Responsibilities
1. Responsible for the planning, technical architecture design and R&D of the company's overall infrastructure stability platform, including but not limited to: global disaster recovery architecture design, plan drill platform, risk inspection system, change risk control system, full-link monitoring management and other stability-related product construction 2. Build infrastructure component SLI, SLO, SLA management and computing framework to help businesses sort out core SLIs and improve exception handling efficiency and collaboration capabilities 3. Lead and design stability assurance solutions and implement them in platform products, reduce collaborative costs through platform products, improve service efficiency, and achieve efficient automated and intelligent operation modes 4. Continue to follow up on the industry's cutting-edge technical solutions and combine the actual situation of ByteDance to explore the direction of stability service assurance product construction and implement applications from the perspective of technical products, and continuously improve the stability of infrastructure.
Qualifications
1. Bachelor degree or above, computer-related majors, and five years or more of work experience in related fields 2. Solid computer software foundation, familiar with Linux operating system, proficient in at least one programming language in Go/Python/Java 3. Have good architecture design and code development experience, be able to formulate disassembled and implementable goals, and be able to guide team members in technology and product design 4. Familiar with the full-link observation product system such as monitoring/alarm/log/event/trace, and have built inspection, alarm, diagnosis, plan, self-healing and other systems from 0 to 1. Candidates with one of the following conditions will be given priority: 1. Familiar with a variety of common disaster recovery architectures & recovery solutions, such as multi-active in the same city/multi-active in different locations/master-slave synchronization/backup recovery, etc.

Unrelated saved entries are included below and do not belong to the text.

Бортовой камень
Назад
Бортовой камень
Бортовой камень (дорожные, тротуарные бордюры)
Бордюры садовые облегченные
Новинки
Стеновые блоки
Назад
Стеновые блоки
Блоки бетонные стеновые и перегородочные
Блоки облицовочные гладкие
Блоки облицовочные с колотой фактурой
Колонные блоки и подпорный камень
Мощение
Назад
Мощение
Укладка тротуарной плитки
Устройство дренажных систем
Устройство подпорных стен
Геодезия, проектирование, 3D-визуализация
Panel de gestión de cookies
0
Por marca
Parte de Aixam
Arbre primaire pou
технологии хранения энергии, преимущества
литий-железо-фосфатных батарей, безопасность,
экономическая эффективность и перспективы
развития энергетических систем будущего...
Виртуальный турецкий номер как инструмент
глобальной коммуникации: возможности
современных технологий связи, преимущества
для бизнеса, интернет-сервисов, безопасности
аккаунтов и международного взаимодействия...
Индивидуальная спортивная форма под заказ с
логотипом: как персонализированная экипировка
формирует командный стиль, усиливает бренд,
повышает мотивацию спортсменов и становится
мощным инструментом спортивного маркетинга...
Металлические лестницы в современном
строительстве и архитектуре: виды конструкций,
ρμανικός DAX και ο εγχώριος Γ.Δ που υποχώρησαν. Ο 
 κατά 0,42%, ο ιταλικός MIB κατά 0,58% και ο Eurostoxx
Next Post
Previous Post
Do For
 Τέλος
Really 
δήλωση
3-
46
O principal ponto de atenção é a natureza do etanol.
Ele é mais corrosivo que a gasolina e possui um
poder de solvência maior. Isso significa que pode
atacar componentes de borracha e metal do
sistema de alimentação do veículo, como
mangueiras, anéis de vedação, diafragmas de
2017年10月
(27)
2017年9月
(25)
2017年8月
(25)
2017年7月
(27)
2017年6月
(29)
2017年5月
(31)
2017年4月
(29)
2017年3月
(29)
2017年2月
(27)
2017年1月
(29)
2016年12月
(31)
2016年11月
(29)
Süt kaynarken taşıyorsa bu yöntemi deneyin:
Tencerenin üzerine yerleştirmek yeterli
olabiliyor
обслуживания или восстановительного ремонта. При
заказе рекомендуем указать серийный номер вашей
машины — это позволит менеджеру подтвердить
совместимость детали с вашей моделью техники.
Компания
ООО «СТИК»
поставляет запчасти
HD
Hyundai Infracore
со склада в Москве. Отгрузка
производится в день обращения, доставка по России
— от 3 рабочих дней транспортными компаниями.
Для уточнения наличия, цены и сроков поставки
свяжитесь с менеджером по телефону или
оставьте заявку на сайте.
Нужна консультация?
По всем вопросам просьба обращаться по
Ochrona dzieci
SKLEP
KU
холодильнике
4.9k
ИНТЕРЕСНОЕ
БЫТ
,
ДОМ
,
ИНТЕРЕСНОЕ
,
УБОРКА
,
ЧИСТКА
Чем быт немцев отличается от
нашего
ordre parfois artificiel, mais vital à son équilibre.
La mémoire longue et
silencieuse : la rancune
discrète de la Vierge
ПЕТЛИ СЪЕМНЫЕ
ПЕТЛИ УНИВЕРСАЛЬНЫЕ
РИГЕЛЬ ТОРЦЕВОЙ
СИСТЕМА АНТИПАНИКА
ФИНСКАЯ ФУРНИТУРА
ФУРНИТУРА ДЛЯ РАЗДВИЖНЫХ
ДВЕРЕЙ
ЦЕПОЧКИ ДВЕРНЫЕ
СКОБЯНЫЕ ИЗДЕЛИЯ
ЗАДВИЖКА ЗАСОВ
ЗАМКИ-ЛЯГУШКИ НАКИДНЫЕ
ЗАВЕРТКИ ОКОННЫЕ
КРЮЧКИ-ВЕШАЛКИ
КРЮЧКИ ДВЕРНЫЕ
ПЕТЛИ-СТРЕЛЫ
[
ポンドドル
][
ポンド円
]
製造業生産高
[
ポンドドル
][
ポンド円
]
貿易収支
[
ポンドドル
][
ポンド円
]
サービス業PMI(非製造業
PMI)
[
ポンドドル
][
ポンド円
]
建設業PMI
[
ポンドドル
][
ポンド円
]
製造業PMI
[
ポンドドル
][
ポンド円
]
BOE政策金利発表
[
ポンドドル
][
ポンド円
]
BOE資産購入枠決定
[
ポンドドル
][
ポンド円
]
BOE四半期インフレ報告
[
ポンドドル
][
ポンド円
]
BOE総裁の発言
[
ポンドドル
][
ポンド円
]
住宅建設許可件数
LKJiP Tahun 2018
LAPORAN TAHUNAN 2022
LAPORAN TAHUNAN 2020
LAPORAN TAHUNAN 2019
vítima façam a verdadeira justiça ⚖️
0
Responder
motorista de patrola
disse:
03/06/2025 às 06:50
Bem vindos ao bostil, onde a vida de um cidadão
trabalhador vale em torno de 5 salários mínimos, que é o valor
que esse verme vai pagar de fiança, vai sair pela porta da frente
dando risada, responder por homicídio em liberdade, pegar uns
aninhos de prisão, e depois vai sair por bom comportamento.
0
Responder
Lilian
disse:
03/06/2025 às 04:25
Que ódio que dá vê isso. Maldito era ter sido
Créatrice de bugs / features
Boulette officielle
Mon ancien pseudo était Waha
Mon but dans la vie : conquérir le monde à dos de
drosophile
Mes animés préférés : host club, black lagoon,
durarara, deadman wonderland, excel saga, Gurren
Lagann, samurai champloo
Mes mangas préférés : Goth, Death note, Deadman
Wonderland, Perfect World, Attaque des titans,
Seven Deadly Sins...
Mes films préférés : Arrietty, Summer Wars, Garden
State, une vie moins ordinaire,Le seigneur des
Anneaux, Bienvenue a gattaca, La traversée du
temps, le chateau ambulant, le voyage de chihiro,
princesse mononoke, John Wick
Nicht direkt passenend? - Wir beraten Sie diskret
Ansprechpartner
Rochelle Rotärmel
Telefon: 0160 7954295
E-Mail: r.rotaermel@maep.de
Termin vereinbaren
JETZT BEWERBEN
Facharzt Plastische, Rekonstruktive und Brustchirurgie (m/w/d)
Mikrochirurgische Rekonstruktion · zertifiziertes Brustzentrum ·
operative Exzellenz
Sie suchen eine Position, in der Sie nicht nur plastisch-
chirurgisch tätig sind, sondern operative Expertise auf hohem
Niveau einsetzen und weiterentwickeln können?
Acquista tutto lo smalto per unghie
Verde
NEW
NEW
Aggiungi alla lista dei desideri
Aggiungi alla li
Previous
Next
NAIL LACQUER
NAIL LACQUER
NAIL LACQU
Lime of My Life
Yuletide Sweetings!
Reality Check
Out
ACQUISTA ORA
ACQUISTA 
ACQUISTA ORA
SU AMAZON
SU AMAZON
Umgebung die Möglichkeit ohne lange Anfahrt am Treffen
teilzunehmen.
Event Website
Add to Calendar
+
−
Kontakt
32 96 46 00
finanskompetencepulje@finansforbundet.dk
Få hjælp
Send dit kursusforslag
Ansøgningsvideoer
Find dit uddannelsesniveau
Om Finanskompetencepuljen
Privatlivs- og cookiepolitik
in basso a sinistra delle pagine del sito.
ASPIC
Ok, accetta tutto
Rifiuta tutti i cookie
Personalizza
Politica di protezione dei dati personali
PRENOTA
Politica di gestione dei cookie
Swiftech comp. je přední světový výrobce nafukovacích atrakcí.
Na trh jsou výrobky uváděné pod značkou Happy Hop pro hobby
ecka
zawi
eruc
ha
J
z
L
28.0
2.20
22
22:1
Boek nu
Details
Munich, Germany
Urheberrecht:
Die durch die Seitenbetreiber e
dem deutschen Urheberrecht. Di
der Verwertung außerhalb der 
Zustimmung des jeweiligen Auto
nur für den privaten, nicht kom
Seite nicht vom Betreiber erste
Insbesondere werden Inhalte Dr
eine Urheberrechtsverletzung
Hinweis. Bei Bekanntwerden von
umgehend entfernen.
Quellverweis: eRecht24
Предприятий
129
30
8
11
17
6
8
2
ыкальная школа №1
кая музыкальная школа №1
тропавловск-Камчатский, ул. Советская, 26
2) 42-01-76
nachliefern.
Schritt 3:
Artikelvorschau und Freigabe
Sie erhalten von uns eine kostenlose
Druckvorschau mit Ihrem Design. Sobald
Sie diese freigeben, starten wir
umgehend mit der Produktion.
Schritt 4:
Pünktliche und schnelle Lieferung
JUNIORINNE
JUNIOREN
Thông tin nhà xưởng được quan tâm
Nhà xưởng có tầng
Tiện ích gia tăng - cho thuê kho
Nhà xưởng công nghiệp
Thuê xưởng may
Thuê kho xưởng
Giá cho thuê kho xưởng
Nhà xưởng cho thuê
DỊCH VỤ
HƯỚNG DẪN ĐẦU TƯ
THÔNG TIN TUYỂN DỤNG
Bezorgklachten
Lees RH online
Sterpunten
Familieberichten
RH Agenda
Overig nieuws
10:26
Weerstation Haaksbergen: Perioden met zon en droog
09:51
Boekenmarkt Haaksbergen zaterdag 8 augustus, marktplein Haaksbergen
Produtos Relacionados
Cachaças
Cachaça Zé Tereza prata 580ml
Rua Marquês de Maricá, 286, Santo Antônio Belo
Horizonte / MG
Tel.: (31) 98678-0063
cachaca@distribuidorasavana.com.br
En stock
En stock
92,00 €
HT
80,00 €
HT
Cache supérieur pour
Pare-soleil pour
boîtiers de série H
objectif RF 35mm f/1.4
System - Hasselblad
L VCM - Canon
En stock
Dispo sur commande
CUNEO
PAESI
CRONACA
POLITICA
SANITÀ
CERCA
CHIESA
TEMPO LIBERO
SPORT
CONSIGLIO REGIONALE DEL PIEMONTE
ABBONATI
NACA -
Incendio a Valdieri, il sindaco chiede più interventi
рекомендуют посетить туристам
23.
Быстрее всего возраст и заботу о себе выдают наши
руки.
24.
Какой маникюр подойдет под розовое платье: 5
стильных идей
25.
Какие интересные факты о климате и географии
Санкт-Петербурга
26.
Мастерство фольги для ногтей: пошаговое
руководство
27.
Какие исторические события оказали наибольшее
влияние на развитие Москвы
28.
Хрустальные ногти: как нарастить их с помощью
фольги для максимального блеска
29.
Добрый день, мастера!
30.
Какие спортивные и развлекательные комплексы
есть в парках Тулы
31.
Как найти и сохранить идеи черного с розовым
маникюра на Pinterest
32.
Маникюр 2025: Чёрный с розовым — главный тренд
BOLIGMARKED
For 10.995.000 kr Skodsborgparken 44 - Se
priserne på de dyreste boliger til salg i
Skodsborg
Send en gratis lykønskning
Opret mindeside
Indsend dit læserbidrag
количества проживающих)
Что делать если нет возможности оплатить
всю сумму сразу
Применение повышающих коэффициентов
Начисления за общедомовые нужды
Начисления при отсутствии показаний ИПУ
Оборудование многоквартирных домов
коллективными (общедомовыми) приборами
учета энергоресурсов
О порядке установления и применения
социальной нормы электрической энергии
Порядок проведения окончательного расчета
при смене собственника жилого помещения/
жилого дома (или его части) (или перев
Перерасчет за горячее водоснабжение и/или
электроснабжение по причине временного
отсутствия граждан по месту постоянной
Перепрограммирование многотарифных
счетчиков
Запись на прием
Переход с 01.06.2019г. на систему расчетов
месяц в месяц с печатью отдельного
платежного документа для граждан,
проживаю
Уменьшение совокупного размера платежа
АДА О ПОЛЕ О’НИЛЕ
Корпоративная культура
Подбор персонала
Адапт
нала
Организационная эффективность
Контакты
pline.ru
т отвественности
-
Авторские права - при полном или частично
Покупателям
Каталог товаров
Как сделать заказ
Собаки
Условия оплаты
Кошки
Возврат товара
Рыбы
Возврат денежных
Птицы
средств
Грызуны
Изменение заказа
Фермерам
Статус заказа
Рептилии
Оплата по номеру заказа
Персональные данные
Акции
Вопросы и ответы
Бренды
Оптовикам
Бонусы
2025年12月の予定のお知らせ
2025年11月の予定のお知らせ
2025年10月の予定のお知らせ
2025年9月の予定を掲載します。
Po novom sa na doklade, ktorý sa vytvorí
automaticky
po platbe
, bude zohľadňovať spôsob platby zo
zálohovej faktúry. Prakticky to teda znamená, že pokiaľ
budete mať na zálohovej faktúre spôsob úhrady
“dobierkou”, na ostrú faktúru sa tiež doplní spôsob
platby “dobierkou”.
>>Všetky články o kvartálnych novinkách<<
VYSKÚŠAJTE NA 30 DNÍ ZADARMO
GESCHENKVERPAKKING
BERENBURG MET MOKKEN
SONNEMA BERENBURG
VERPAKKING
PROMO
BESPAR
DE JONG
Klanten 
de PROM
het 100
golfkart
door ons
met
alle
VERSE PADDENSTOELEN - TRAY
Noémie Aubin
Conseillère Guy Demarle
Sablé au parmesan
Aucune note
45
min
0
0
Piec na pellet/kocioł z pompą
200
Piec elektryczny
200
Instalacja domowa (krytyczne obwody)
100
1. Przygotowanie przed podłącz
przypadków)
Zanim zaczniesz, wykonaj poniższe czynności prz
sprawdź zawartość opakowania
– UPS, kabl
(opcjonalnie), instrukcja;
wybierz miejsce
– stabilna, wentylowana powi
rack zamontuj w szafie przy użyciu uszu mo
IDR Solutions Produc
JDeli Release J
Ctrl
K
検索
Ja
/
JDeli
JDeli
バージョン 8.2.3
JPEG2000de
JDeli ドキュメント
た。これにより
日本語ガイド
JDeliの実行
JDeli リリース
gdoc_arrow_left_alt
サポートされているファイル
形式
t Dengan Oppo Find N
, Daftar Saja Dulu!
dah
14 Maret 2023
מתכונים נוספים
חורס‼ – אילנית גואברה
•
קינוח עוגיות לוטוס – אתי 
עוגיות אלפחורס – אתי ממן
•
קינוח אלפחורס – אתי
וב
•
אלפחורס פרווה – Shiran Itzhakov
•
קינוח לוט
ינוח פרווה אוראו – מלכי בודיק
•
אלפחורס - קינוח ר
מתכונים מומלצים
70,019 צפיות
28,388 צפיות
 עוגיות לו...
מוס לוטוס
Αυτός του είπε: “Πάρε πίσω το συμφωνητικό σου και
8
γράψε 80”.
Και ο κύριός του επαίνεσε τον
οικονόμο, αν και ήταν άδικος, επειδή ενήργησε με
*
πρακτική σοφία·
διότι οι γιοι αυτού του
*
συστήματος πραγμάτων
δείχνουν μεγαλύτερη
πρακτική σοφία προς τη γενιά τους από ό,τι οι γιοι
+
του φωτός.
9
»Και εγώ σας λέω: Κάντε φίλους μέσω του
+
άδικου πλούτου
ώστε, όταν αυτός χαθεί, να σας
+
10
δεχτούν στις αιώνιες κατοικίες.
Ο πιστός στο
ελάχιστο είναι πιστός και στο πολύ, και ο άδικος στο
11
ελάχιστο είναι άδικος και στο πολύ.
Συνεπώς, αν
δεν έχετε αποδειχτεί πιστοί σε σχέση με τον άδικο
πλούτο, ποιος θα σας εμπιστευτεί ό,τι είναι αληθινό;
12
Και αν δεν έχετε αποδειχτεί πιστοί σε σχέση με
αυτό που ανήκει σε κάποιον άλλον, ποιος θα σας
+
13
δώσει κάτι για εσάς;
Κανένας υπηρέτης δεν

Candidates with experience in disaster recovery platform construction will be given priority 2. Candidates who have a lot of thoughts on the stability and SLA guarantee system as a whole, and can use a variety of technical/operational means to ensure and improve system stability, and those with practical work experience in vertical business operation and maintenance will be given priority 3. Candidates who understand various traffic access and distribution systems, are familiar with stress testing/current limiting mechanisms, have a deep understanding and application of global Internet traffic scheduling, and are familiar with network IDC architecture will be given priority.